Movie Review: The Birth of a Nation R | 120 min Director: Nate Parker Stars: Nate Parker, Armie Hammer, Penelope Ann Miller by Jason Koenigsberg Nate Parker’s The Birth of a Nation, […]
Movie Review: The Birth of a Nation
R | 120 min
Director: Nate Parker
Stars: Nate Parker, Armie Hammer, Penelope Ann Miller
by Jason Koenigsberg
Nate Parker’s The Birth of a Nation, not to be confused with the controversial D.W. Griffith 1915 silent classic of the same name, opens up with a quote from Thomas Jefferson about justice. This film is just piling on the irony, with a title of the most blatantly racist American movie and then a quote from the US President that loved slavery and owned more slaves than any other founding father. It seems that writer/director/producer/star Nate Parker is trying to take the title ‘The Birth of a Nation’ back and make it his own and not the infamy that name stands for in cinema. Unfortunately, his The Birth of a Nation is not quite as powerful and groundbreaking as he may have hoped.
This film does not provide the insight about Nat Turner who famously led a slave rebellion in Virginia in 1831 that it should have other than putting a human face to the name we have only seen portraits of. Sadly, we learn very little more about Nat Turner than you would from a history textbook. The Birth of a Nation is just the standard Hollywood biopic treatment given to Nat Turner. It has all the elements of recent biography movies with the sense of self importance, schmaltzy romance, and a forgettable orchestral score accompanied by the usual chants and wailing vocals.

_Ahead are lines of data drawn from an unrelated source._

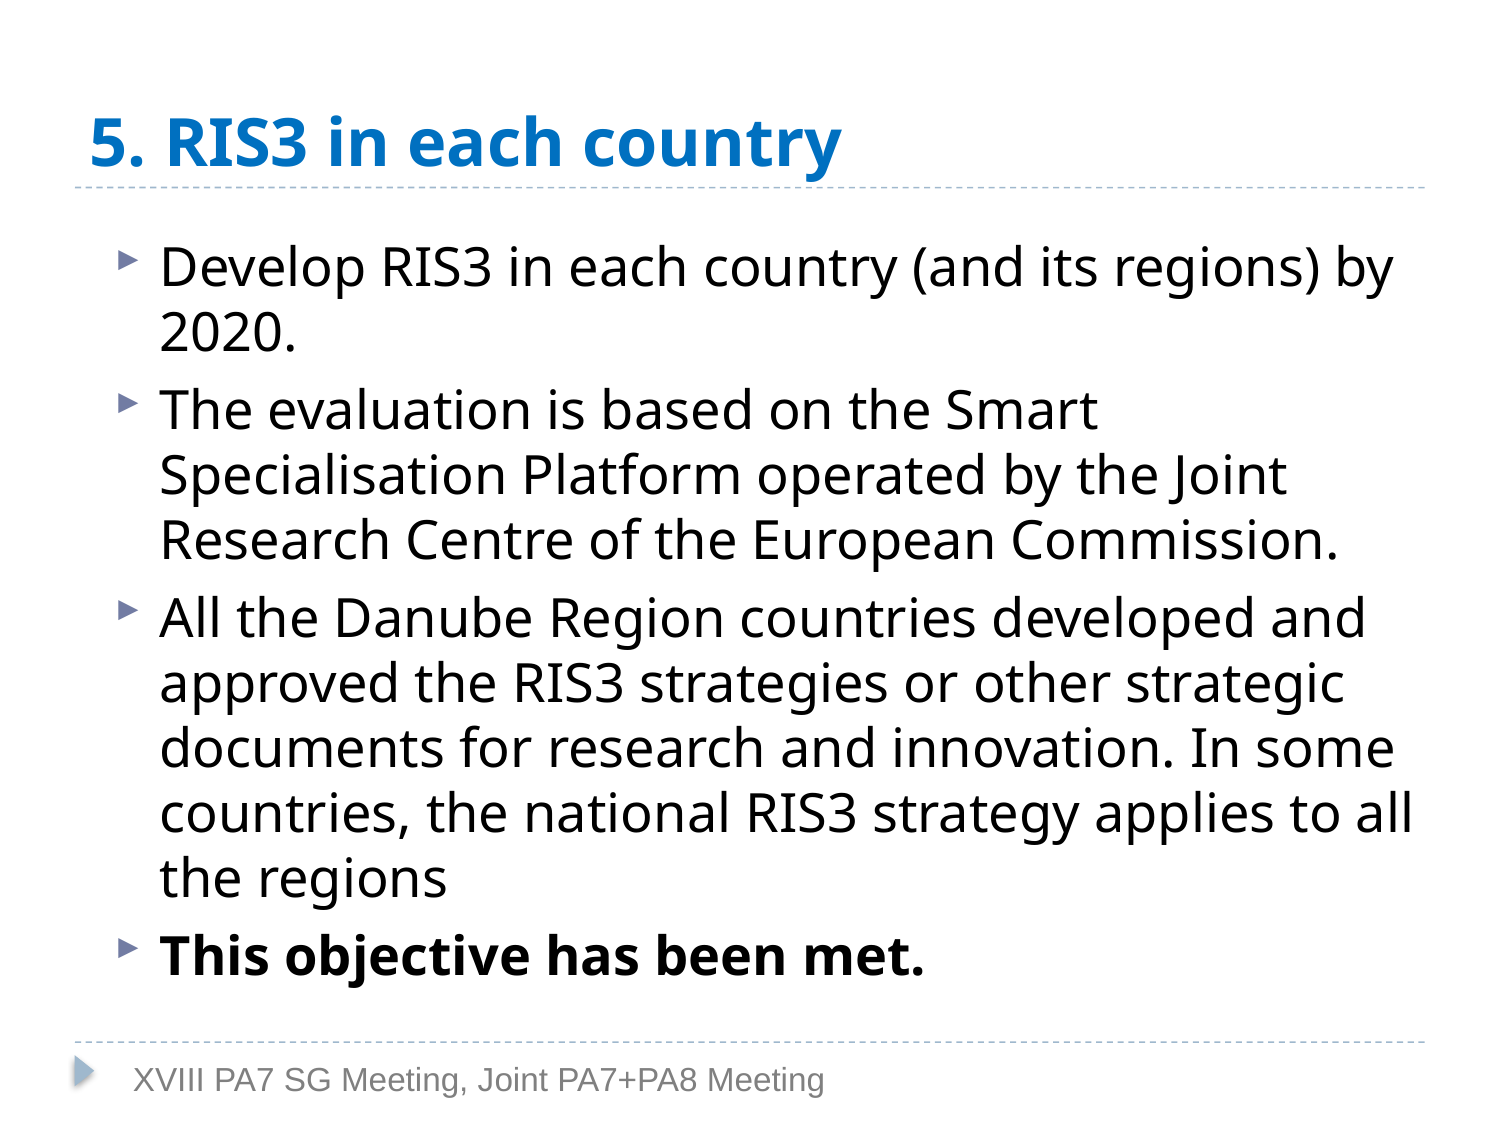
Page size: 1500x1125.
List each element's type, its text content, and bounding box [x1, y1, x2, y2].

text_box [75, 200, 1425, 1010]
text_box 5. RIS3 in each country [75, 24, 1425, 188]
text_box XVIII PA7 SG Meeting, Joint PA7+PA8 Meeting [118, 1051, 1500, 1125]
text_box Develop RIS3 in each country (and its regions) by 2020. The evaluation is based on the Smart Specialisation Platform operated by the Joint Research Centre of the European Commission. All the Danube Region countries developed and approved the RIS3 strategies or other strategic documents for research and innovation. In some countries, the national RIS3 strategy applies to all the regions This objective has been met. [99, 224, 1450, 1035]
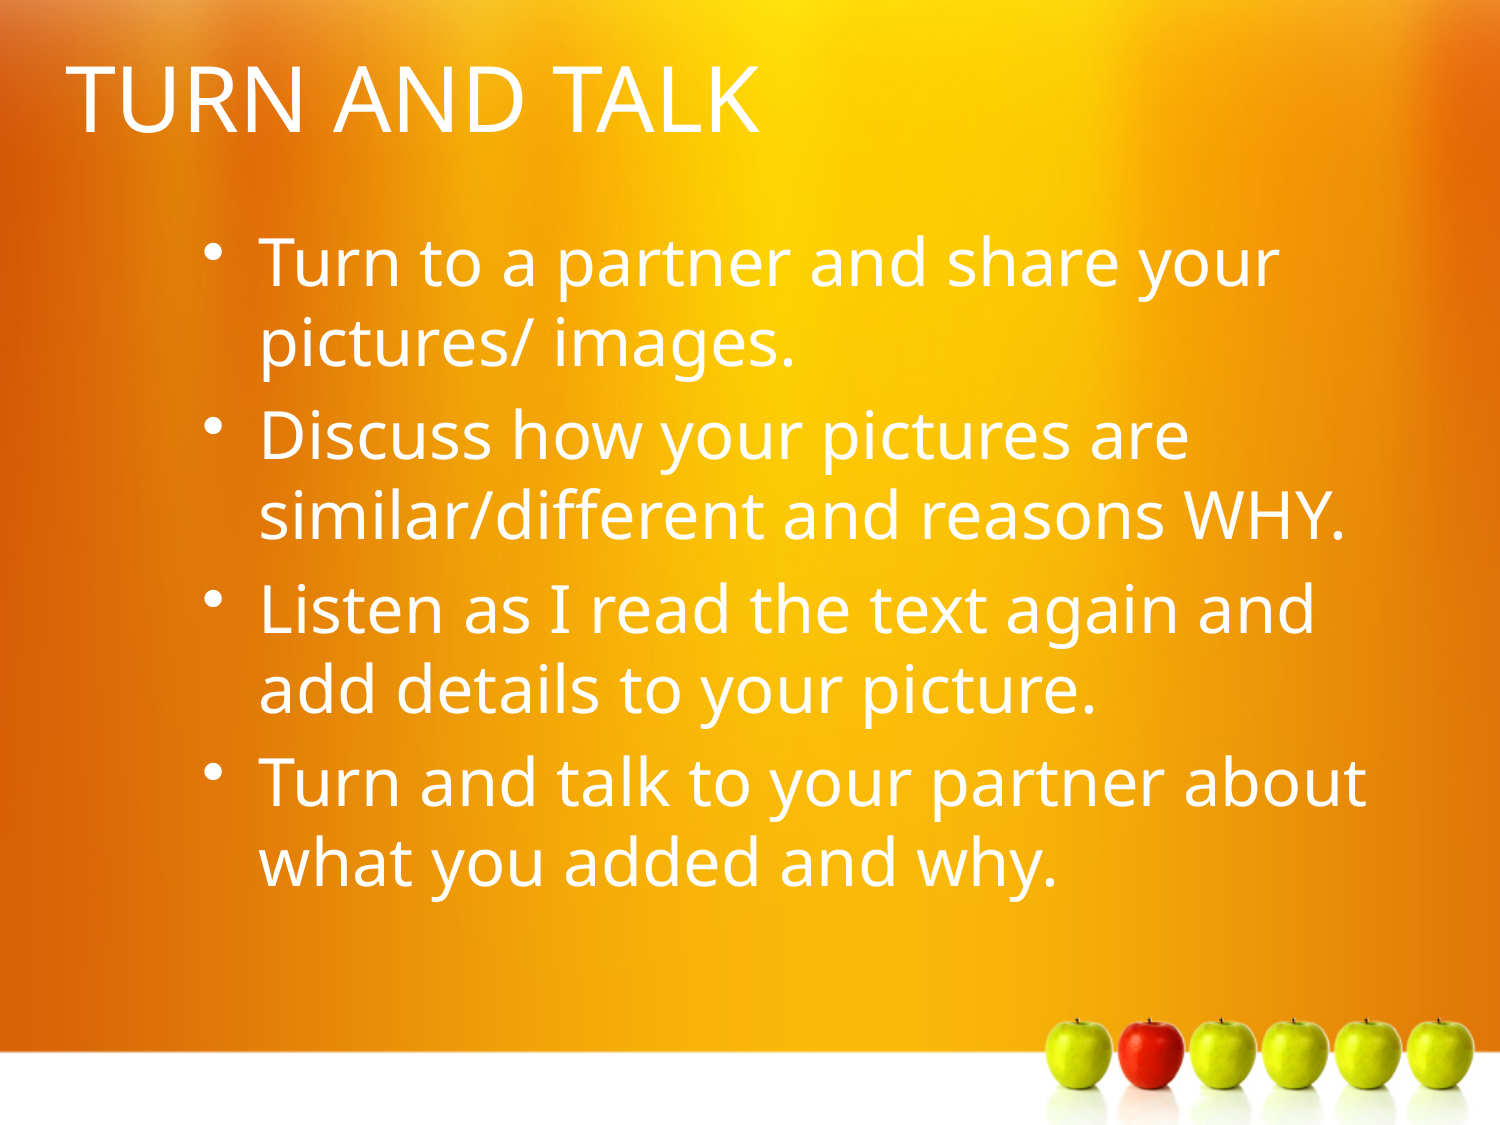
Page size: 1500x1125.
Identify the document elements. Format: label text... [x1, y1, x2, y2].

list Turn to a partner and share your pictures/ images. Discuss how your pictures are similar/different and reasons WHY. Listen as I read the text again and add details to your picture. Turn and talk to your partner about what you added and why. [187, 212, 1388, 938]
title TURN AND TALK [50, 37, 1400, 155]
picture [0, 0, 1500, 1125]
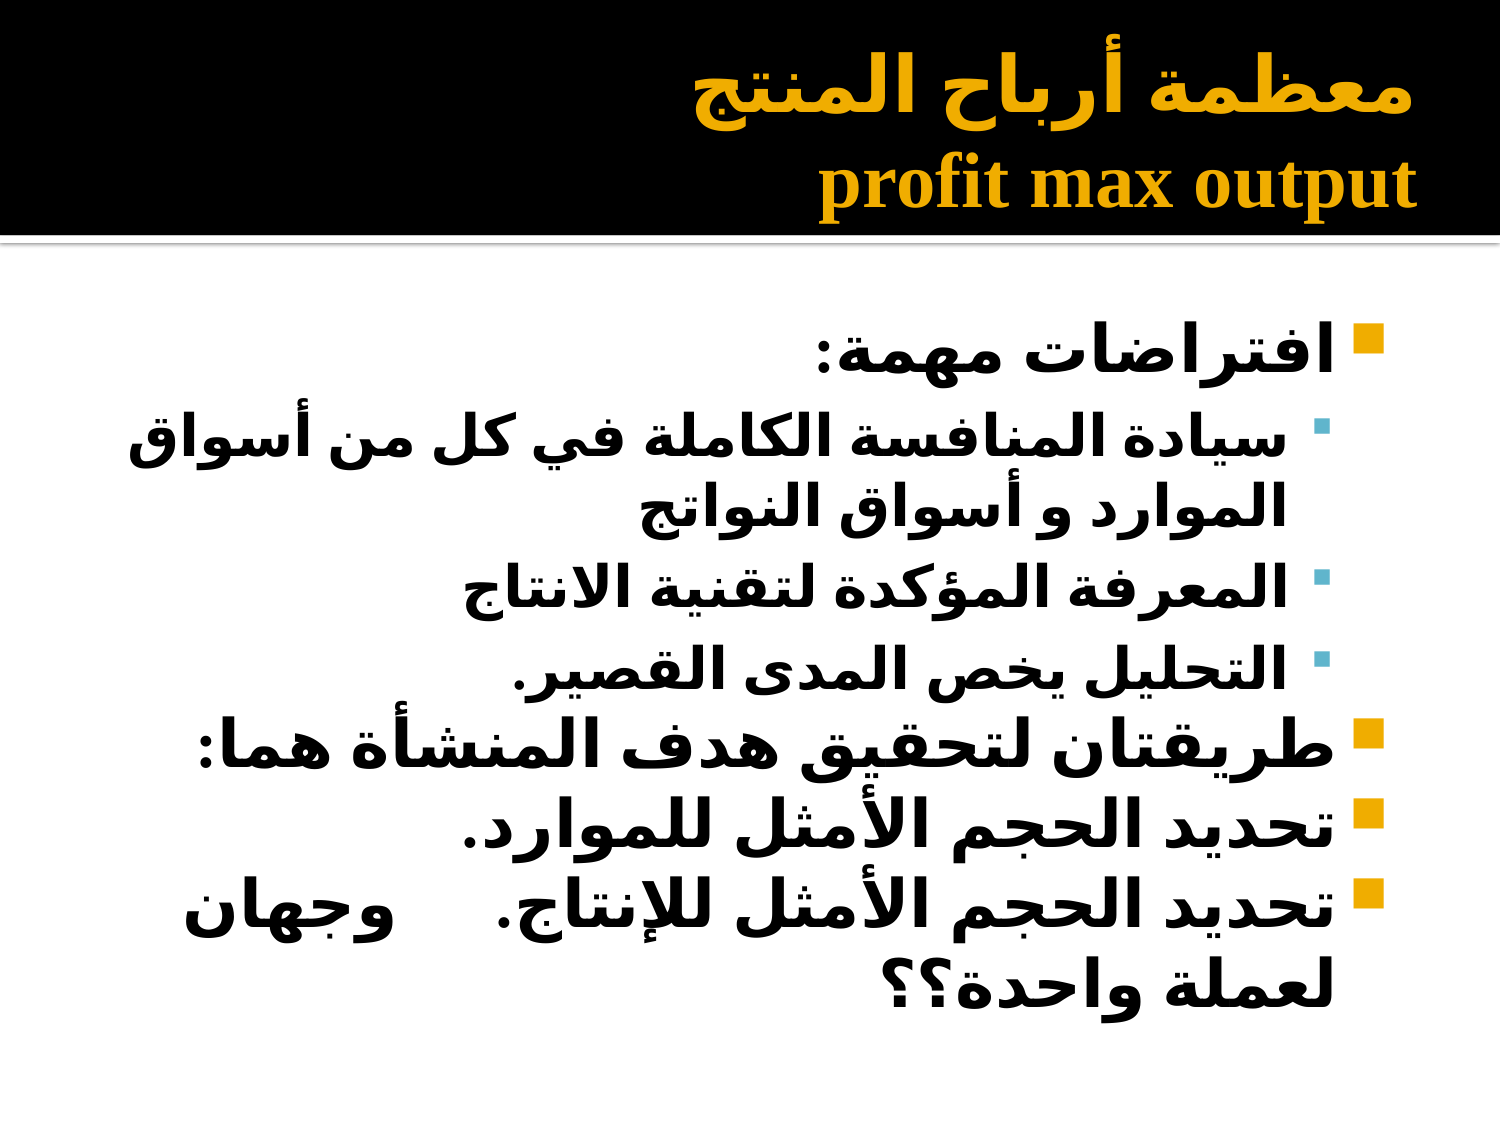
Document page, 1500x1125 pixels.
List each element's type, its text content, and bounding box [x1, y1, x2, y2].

title معظمة أرباح المنتج profit max output [75, 25, 1425, 231]
list افتراضات مهمة: سيادة المنافسة الكاملة في كل من أسواق الموارد و أسواق النواتج المعرفة المؤكدة لتقنية الانتاج التحليل يخص المدى القصير. طريقتان لتحقيق هدف المنشأة هما: تحديد الحجم الأمثل للموارد. تحديد الحجم الأمثل للإنتاج. وجهان لعملة واحدة؟؟ [75, 291, 1425, 1050]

We first meet our hero Nat Turner as a child running at night and coming across slaves participating in an African tribal ritual where they tell him that he will grow up to be a prophet. Obviously the beliefs of his ancestors are meant to sharply contrast the Christian Bible that Nat Turner learns to read and preaches from and eventually he reverts back to his African roots before leading a revolt and murdering white slave masters and their families.
We see Nat Turner as a boy and friends with his owners son, who eventually grows up to be Armie Hammer and his relationship with adult Nat Turner is more collegial than many other masters and their slaves we encounter. However, even the nicest white people in this film still acknowledge blacks as subhuman and property as Penelope Ann Miller’s benevolent character states that there are “some things they cannot understand that white people can”. Eventually Nat Turner grows into a man who cannot bear to watch any more violence, sexual assaults or cruelty rained down on his people by their masters.
Throughout the film we get images of cotton in various forms, none as powerful as the blood splattered on the cotton fields in a single shot from Django Unchained (2012), but it serves its purpose to remind the audience that this cotton cost millions of people their freedom for generations. The sets, costumes and cinematography are all stellar and capture the feel of Virginia during the antebellum period.
However the script was so heavy handed and preachy that every line of dialogue seemed like it had a purpose. Although that may work well in some movies, here it just reinforced that this film is based on a true story and it did not feel as realistic as it should have. As a result of the poor screenplay the acting was oddly unnatural. So much so that it is difficult to be swept up in this movie the way other powerful historical epics can. The Birth of a Nation feels like you are watching a movie the whole time and that is a real shame.
The life of Nat Turner and his legacy is a great narrative and it is hard to make a mediocre movie about this story yet Nate Parker’s The Birth of a Nation achieves exactly that. Maybe as his first feature film Parker bit off more than he could chew as the writer/director/producer/star of a historical drama about a slave rebellion. The Birth of a Nation would have been better serviced by a more experienced writer and director.
That is not to say The Birth of a Nation is not without its admirable qualities. Parker used the camera very well to convey emotions and the acting would have been less forced if changes were made at the screenplay level. What we ended up with is a poor man’s Braveheart (1995). Mel Gibson was smart enough to direct a feature film before tackling his historical Oscar Winning epic. Nate Parker showed great potential as a director especially with the films closing shot which is so powerful it is almost worth the price of admission. Although The Birth of a Nation ends strong the majority of the two hours the audience will be fully aware that they are sitting in a theater, watching actors, in a movie, from a shoddy screenplay.
In no way is this review or star rating influenced by any rape allegations against the director/star Nate Parker. I am not influenced by his personal trials and tribulations as I have constantly defended Roman Polanski and Woody Allen. They may be flawed people that have done terrible things, but they are undeniably great filmmakers. I am separating the man from the artist and that has no impact on my critique of The Birth of a Nation. Instead of seeing that, stay home and check out the vastly superior 2013 Best Picture Winner 12 Years a Slave.